Pursuant to 8 U.S.C. § 1229(c), the notice specified in § 1229(a) is effective if sent to the “last address provided by the alien.” 1  Indeed, an alien has an affirmative duty to provide the government with a correct address;  under 8 U.S.C. § 1305(a),2 the alien must notify the attorney general within ten days from the date of a change of address.   See also 8 C.F.R. § 265.1.3 Failing to provide the INS with a change of address will preclude the alien from claiming that the INS did not provide him or her with notice of a hearing.   See 8 U.S.C. § 1229a(5)(B) (“No written notice shall be required ․ if the alien has failed to provide the address required under section 1229(a)(1)(F) of this title”).

In addition to those clear statutory requirements, we also recognize the Fifth Circuit's decision in United States v. Estrada-Trochez, 66 F.3d 733 (5th Cir.1995), in which that court held that notice sent to the alien's last known address satisfied due process, even though the alien argued that the INS could have easily notified his family.  Id. at 736.   As the Fifth Circuit recognized, it is the alien's statutory duty to notify the government of each change of address within ten days of the date of that change.  8 U.S.C. § 1305(a).   The Fifth Circuit concluded:  the “ultimate fault lies with the Appellant for [her] failure to comply with a law that is essential to the administration of the INS.” Estrada-Trochez, 66 F.3d at 736.

 The statute clearly provides that notice to the alien at the most recent address provided by the alien is sufficient notice, and that there can be an in absentia removal after such notice.4  It is clear that the notice of the November 14, 2000 hearing was properly sent to the most recent address provided in writing by Dominguez pursuant to the foregoing statutory requirements.   The handwritten note relied upon by Dominguez does not satisfy the statutory requirement that the notice be in writing.   Moreover, the record does not support Dominguez's argument that the handwritten note proved even an informal notice to INS of her address as of the INS's September 19, 2000 notice to her scheduling the November 14, 2000 hearing.   At best, the note merely suggested that Dominguez was staying at that California address at that particular time in November 1997, not that she was residing there;  Dominguez's own assertion is that she moved from her Jacksonville, North Carolina address in March 1999;  also, there is no proof as to when the handwritten note was made a part of Dominguez's file, or if it was there as of September 2000;  finally, the address on the handwritten note is different from the address in her notice of appeal.   We readily conclude that Dominguez's due process argument is without merit.   Her other arguments are rejected without need for discussion.

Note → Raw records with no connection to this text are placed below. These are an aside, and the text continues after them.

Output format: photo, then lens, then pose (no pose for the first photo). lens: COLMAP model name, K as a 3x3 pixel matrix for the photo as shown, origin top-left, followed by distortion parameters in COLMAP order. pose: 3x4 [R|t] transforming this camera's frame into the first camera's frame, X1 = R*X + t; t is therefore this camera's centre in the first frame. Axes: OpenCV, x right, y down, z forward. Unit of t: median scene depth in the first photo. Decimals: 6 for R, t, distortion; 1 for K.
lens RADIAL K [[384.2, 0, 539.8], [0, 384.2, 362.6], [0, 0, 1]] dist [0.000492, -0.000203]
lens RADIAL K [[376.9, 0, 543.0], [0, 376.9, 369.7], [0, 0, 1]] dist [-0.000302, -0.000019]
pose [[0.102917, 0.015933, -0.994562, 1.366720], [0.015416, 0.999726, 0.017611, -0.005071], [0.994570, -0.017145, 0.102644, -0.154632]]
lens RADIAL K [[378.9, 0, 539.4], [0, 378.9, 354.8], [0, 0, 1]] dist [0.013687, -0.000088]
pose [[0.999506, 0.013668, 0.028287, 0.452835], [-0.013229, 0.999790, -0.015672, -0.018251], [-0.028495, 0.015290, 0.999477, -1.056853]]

1.   8 U.S.C. § 1229(c) states:Service by mail under this section shall be sufficient if there is proof of attempted delivery to the last address provided by the alien in accordance with subsection (a)(1)(F) of this section.

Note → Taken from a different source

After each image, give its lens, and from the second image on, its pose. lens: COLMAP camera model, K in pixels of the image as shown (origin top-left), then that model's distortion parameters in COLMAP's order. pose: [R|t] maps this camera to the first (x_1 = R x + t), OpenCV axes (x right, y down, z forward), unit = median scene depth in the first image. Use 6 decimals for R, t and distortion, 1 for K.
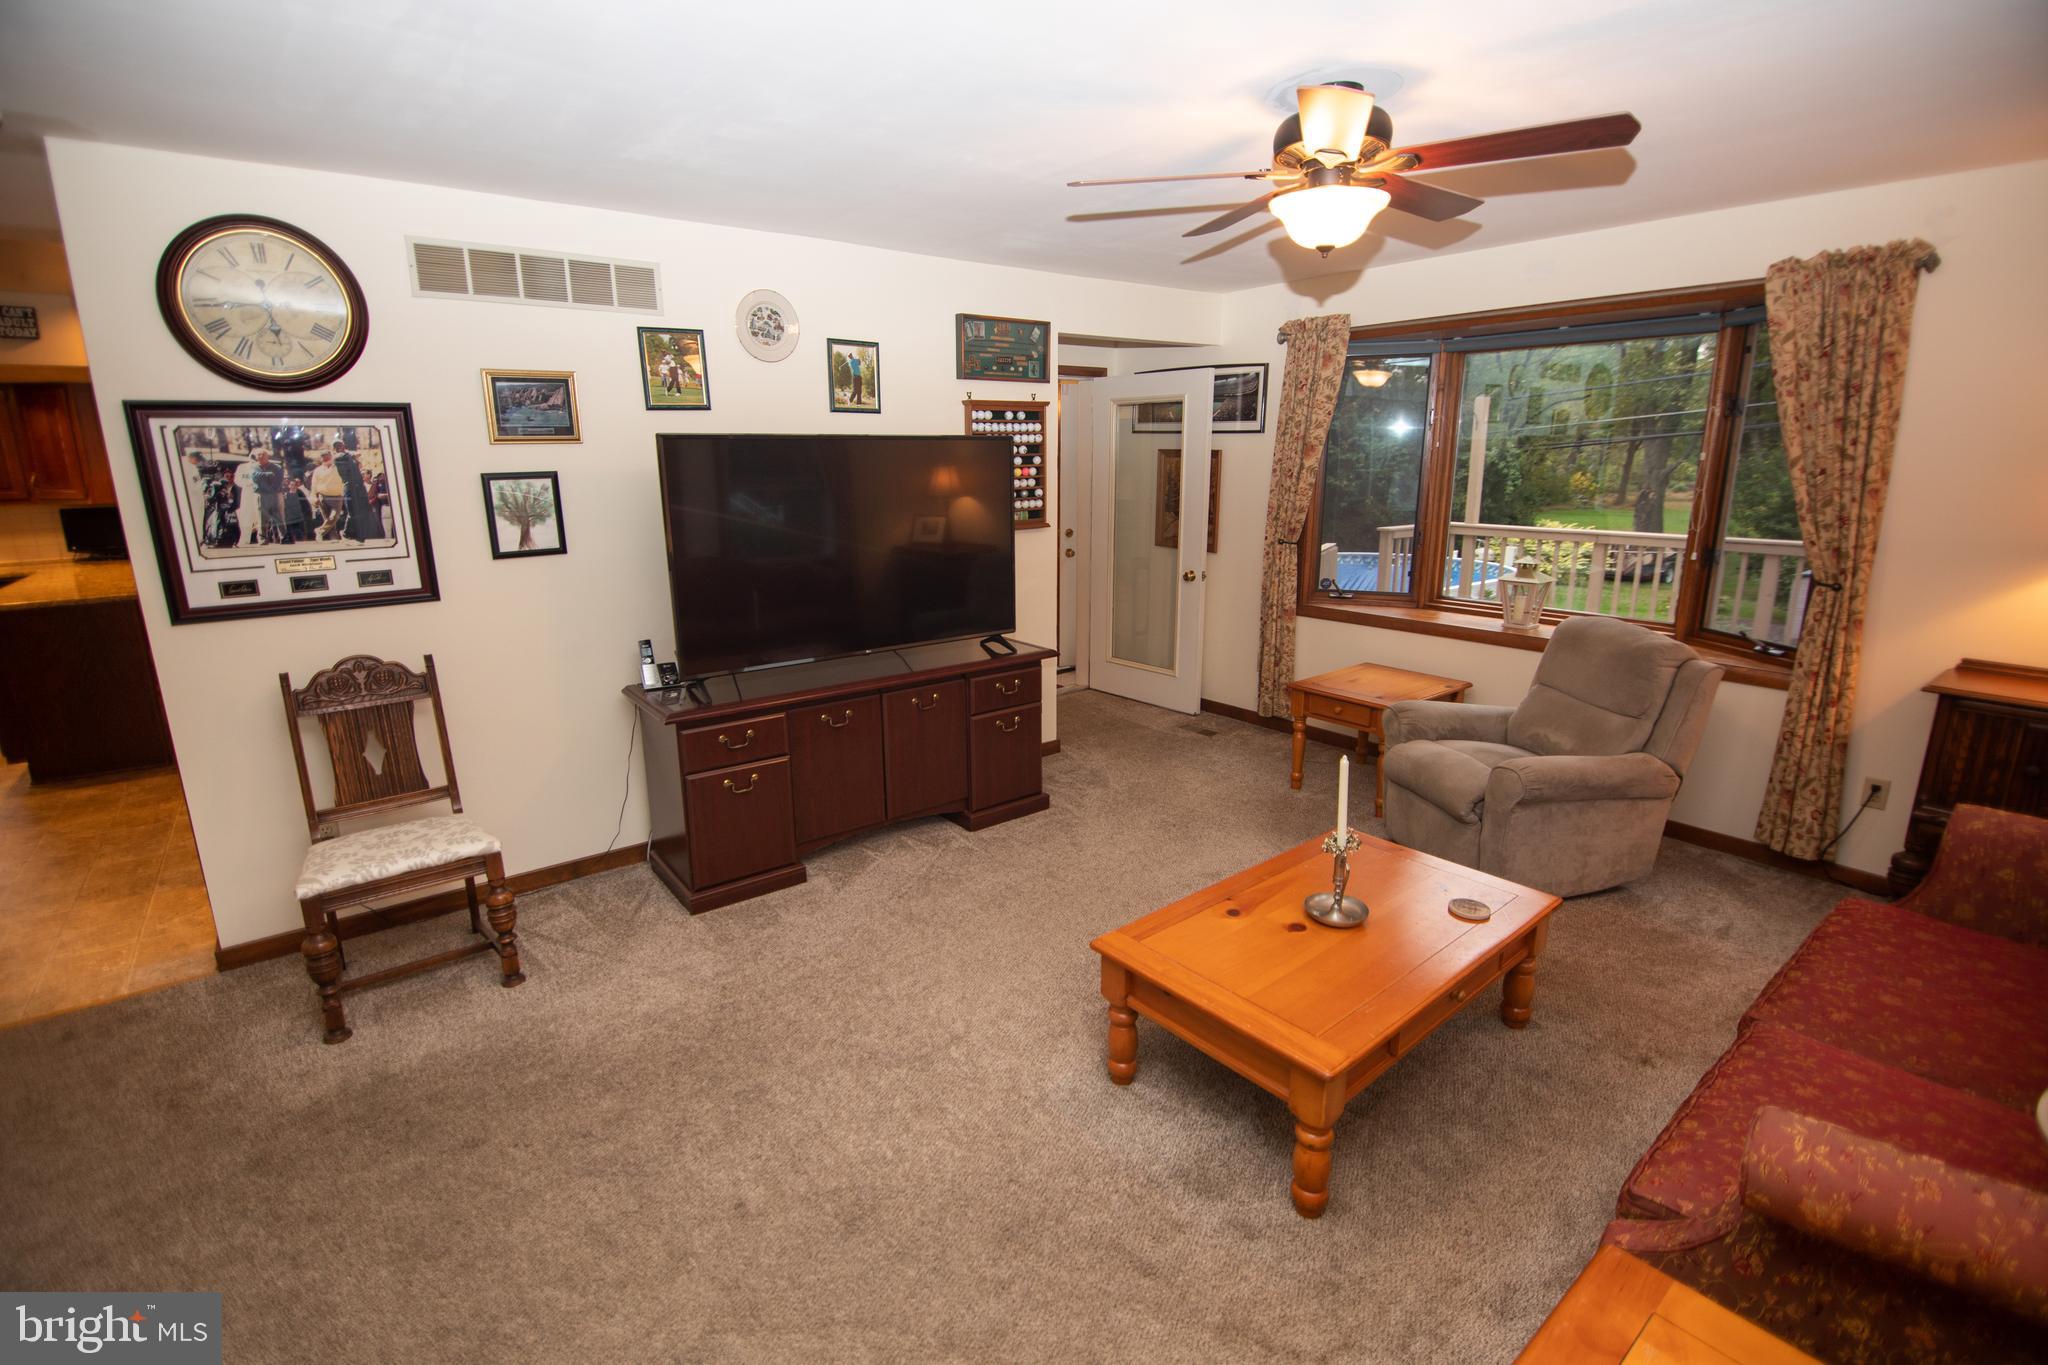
lens RADIAL K [[922.9, 0, 1024.8], [0, 922.9, 669.8], [0, 0, 1]] dist [-0.002845, -0.009456]
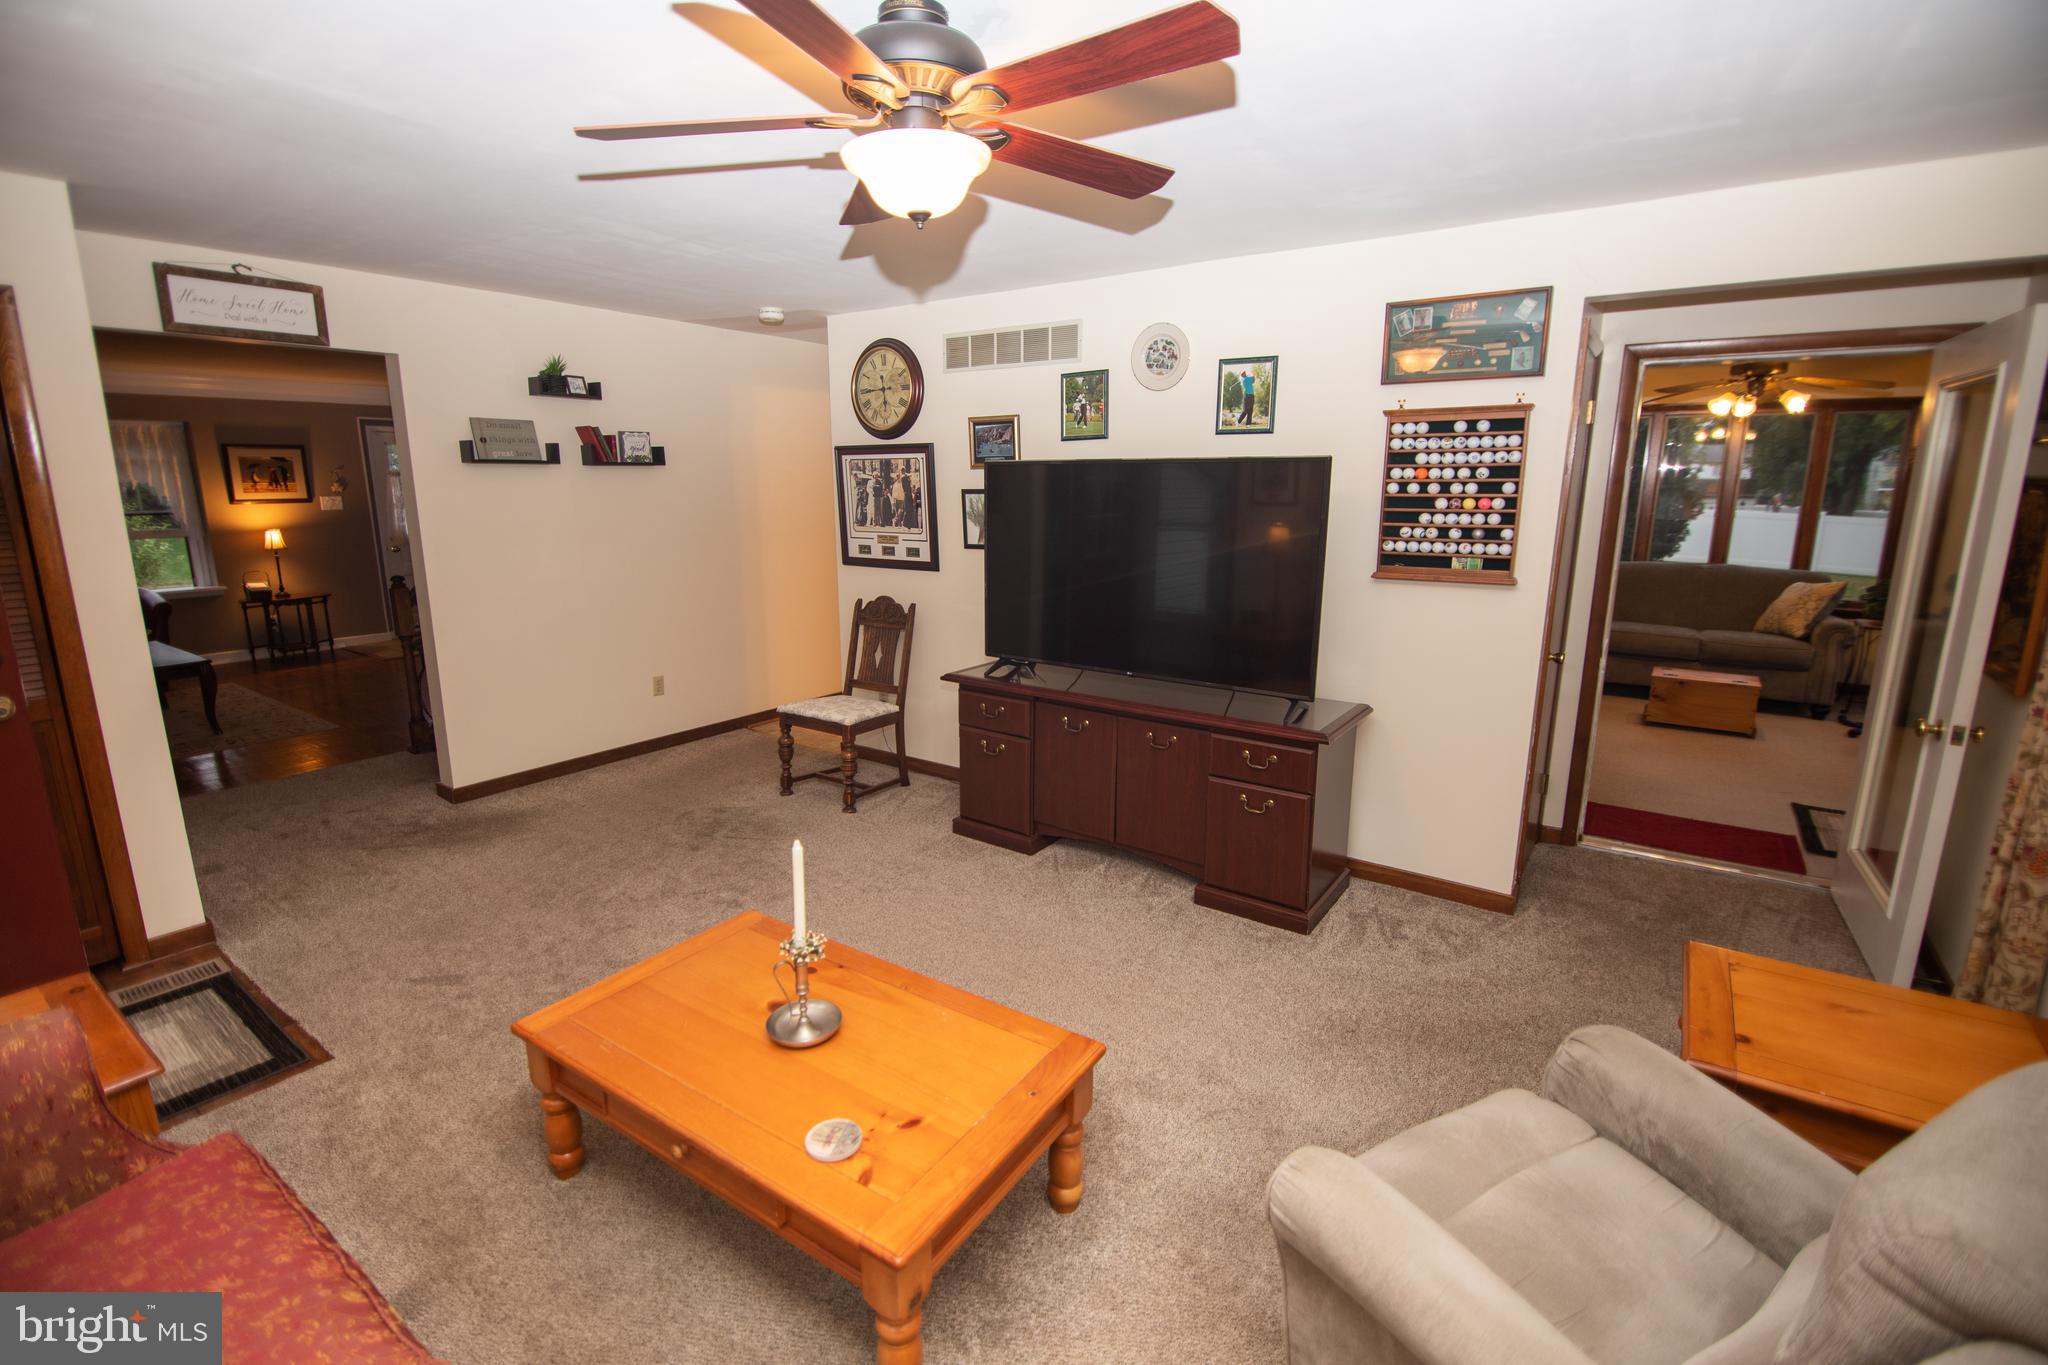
lens RADIAL K [[922.9, 0, 1024.8], [0, 922.9, 669.8], [0, 0, 1]] dist [-0.002845, -0.009456]
pose [[0.280839, 0.199503, -0.938791, 0.818494], [-0.222098, 0.965115, 0.138656, -0.151979], [0.933703, 0.169564, 0.315351, 0.638935]]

2.   8 U.S.C. § 1305(a) states, in pertinent part:Each alien required to be registered under this subchapter who is within the United States shall notify the Attorney General in writing of each change of address and new address within ten days from the date of such change and furnish with such notice such additional information as the Attorney General may require by regulation.

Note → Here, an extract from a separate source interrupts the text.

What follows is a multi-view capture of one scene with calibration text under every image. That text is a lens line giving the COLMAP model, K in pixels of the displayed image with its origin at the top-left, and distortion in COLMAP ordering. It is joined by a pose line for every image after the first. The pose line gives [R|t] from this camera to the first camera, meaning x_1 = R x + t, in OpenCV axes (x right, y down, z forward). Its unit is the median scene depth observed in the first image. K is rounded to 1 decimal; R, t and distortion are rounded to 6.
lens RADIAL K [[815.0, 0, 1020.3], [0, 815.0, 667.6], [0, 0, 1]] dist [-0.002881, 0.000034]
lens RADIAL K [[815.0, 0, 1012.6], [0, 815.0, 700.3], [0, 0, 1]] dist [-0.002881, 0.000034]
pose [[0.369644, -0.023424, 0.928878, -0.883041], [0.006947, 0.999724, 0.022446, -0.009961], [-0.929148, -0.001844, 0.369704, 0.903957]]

3.   8 C.F.R. § 265.1 states, in pertinent part:Except for those exempted by section 263(b) of the Act, all aliens in the United States required to register under section 262 of the Act shall report each change of address and new address within 10 days.

4.   8 U.S.C. § 1229a(b)(5)(B) states:No written notice shall be required [in a removal proceeding] if the alien has failed to provide the address under section 1229(a)(1)(F) of this title.